Building a Zero-Instrumentation Observability Pipeline for Claude Code Teams

Overview

Every engineering team using Claude Code on a Team subscription faces the same invisible problem.

You know Claude is being used. You can feel it in the velocity. Pull requests are shipping faster. Bugs are getting caught earlier. Standups are shorter.

But when your manager asks “what’s the actual ROI on this?” — you have nothing concrete to show.

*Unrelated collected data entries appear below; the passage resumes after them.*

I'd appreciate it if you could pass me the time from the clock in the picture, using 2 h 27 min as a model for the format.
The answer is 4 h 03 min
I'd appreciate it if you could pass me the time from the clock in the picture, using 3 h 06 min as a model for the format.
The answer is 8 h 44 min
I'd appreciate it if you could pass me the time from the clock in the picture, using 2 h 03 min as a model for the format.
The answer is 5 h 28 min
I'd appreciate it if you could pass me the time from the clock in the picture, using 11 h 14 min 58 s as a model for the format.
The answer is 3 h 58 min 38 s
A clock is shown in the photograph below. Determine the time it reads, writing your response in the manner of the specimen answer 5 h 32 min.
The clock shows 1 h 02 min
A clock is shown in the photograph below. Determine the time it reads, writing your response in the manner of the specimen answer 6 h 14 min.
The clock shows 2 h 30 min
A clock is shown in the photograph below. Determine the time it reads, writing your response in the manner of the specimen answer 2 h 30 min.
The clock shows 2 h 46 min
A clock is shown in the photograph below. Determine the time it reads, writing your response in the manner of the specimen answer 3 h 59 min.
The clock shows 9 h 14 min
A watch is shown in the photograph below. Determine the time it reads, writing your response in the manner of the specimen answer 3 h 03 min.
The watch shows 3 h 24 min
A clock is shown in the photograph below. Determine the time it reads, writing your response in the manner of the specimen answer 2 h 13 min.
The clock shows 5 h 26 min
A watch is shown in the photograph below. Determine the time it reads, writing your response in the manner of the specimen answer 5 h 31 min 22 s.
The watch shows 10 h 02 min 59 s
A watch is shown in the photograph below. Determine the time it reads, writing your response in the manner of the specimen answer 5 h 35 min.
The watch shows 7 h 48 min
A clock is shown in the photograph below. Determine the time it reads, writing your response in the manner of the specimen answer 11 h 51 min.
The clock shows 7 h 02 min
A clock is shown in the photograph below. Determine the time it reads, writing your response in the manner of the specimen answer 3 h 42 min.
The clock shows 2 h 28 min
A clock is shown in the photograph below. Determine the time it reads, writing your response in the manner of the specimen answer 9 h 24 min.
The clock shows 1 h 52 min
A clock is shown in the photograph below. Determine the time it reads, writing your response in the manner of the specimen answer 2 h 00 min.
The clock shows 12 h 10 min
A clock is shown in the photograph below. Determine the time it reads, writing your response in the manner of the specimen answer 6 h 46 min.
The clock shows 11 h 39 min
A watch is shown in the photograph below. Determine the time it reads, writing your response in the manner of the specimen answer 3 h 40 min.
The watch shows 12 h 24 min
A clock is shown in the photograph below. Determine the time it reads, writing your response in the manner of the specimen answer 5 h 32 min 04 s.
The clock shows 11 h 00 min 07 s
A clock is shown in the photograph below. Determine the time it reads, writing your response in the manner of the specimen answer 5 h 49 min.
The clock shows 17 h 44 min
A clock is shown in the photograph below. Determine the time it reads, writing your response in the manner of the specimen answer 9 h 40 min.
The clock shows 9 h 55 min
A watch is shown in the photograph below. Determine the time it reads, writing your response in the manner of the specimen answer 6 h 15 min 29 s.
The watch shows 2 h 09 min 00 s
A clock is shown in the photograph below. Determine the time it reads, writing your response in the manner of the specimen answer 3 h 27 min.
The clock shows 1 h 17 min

No usage data. No cost breakdown. No visibility into which workflows are actually being automated. No way to know if the team is using Claude effectively or just using it.

Anthropic’s native dashboard gives you broad strokes — sessions, lines of code accepted, daily active users. What it doesn’t give you is granularity. You can’t see which skills your team invokes, which MCP integrations are being called, how long autonomous agents run, or what each session actually costs down to the cent.

We decided to fix that.


Solution

A complete, zero-instrumentation observability pipeline for Claude Code — built entirely on top of Claude Code’s native hook system and Supabase Edge Functions.

The result: a live, interactive HTML dashboard that shows everything your team is doing with Claude, updated in real time, accessible with a single slash command.

Every metric is pulled live from Supabase. No manual logging. No code changes to your existing projects. No proxies. Commit one JSON file to your repo and every team member’s Claude usage starts flowing into a shared database automatically.


Claude Code Hooks — The Foundation

Most people don’t know this exists.

Claude Code has a lifecycle hook system — a way to intercept every significant event that happens during a session and run code in response. Think of it like Express middleware, but for your AI coding assistant.

Here’s what that means in plain English:

Every time Claude uses a tool, starts a session, invokes a skill, finishes responding, or spawns a sub-agent — Claude Code fires an event. You can attach a handler to that event. That handler can do anything: write to a file, call an API, send a Slack message, POST to a database.

The hook configuration lives in a single file: .claude/settings.json.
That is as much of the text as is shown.